WORK TO BE COMPLETED
Pictures must not appear in your answer. Write out exactly the lines from the one with "Vlade Divac Sits Atop The Iron Throne" through the last line of the entries below.

[GIVEN RECORDS Boundary: Start]

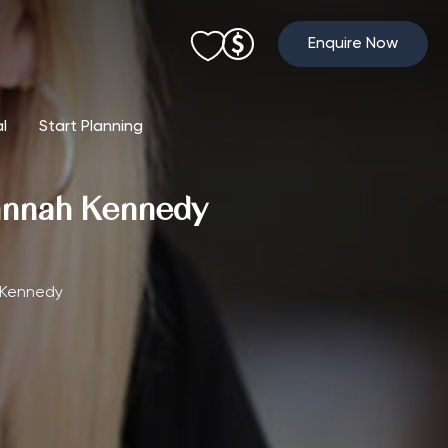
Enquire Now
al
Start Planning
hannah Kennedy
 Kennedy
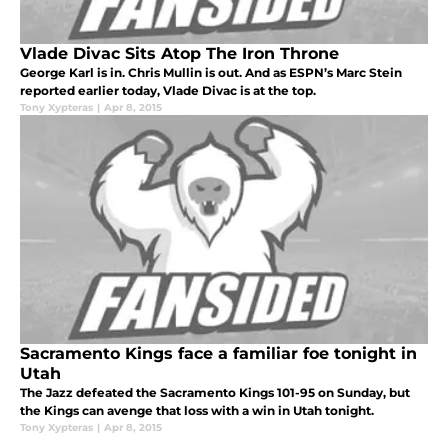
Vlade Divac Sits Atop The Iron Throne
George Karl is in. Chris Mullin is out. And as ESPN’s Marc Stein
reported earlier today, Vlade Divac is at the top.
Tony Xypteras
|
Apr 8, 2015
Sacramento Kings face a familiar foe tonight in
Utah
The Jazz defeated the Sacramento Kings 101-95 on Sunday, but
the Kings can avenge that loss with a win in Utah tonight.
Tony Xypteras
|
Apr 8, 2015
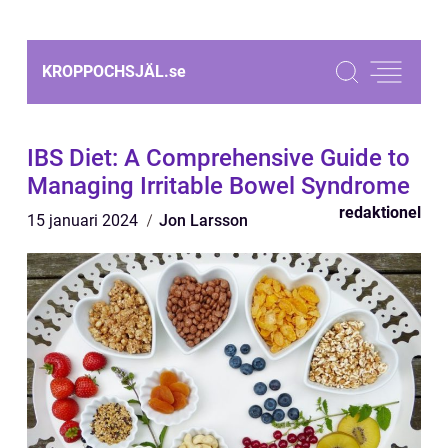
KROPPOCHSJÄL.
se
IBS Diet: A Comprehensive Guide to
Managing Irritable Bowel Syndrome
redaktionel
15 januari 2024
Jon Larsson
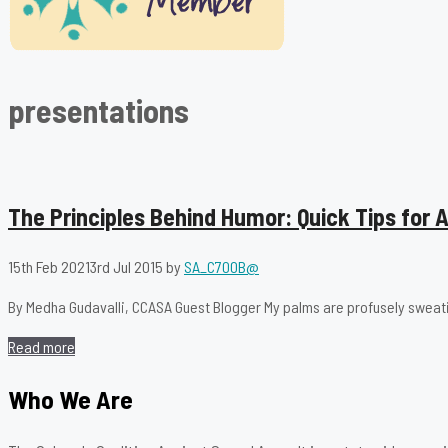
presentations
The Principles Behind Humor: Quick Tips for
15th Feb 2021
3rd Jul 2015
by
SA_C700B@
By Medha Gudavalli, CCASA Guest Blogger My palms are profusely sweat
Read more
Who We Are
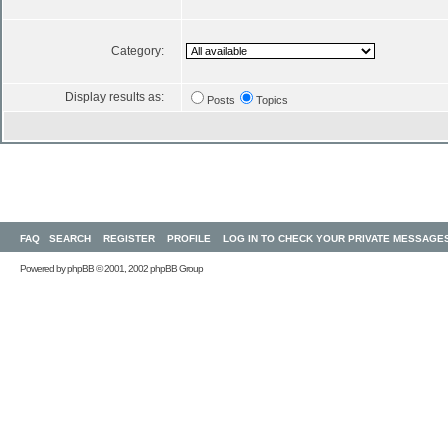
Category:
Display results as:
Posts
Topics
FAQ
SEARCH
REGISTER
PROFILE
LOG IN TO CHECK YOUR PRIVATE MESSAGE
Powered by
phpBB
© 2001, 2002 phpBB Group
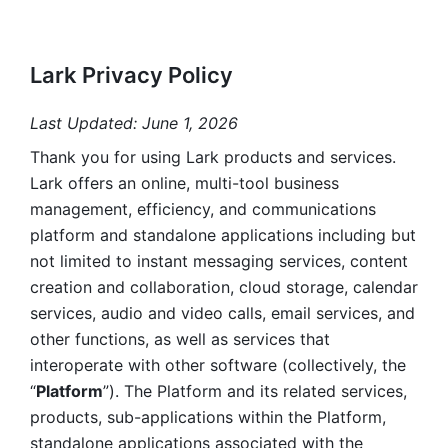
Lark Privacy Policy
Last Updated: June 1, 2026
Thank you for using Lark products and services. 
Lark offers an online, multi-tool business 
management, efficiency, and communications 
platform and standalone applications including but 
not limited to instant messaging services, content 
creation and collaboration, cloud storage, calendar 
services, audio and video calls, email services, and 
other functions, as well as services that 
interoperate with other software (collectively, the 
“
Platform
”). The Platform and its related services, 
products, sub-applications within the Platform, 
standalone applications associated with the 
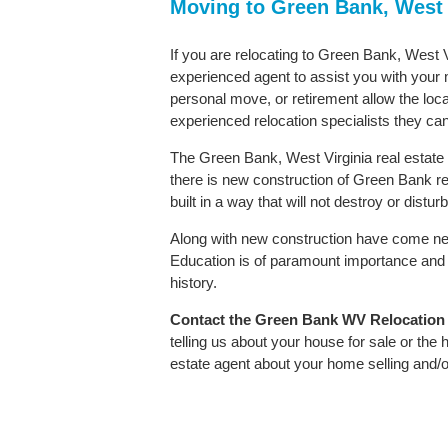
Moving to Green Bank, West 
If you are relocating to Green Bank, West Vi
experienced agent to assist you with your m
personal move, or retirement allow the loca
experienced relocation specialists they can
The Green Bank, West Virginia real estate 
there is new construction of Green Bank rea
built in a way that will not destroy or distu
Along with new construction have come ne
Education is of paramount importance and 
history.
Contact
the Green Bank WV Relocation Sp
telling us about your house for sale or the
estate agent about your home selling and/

[GIVEN RECORDS Boundary: End]

SOLUTION FOR THIS TASK
Vlade Divac Sits Atop The Iron Throne
George Karl is in. Chris Mullin is out. And as ESPN’s Marc Stein
reported earlier today, Vlade Divac is at the top.
Tony Xypteras
|
Apr 8, 2015
Sacramento Kings face a familiar foe tonight in
Utah
The Jazz defeated the Sacramento Kings 101-95 on Sunday, but
the Kings can avenge that loss with a win in Utah tonight.
Tony Xypteras
|
Apr 8, 2015
KROPPOCHSJÄL.
se
IBS Diet: A Comprehensive Guide to
Managing Irritable Bowel Syndrome
redaktionel
15 januari 2024
Jon Larsson
presentations
The Principles Behind Humor: Quick Tips for
15th Feb 2021
3rd Jul 2015
by
SA_C700B@
By Medha Gudavalli, CCASA Guest Blogger My palms are profusely sweat
Read more
Who We Are
Category:
Display results as:
Posts
Topics
FAQ
SEARCH
REGISTER
PROFILE
LOG IN TO CHECK YOUR PRIVATE MESSAGE
Powered by
phpBB
© 2001, 2002 phpBB Group
Lark Privacy Policy
Last Updated: June 1, 2026
Thank you for using Lark products and services. 
Lark offers an online, multi-tool business 
management, efficiency, and communications 
platform and standalone applications including but 
not limited to instant messaging services, content 
creation and collaboration, cloud storage, calendar 
services, audio and video calls, email services, and 
other functions, as well as services that 
interoperate with other software (collectively, the 
“
Platform
”). The Platform and its related services, 
products, sub-applications within the Platform, 
standalone applications associated with the 
Moving to Green Bank, West 
If you are relocating to Green Bank, West Vi
experienced agent to assist you with your m
personal move, or retirement allow the loca
experienced relocation specialists they can
The Green Bank, West Virginia real estate 
there is new construction of Green Bank rea
built in a way that will not destroy or distu
Along with new construction have come ne
Education is of paramount importance and 
history.
Contact
the Green Bank WV Relocation Sp
telling us about your house for sale or the
estate agent about your home selling and/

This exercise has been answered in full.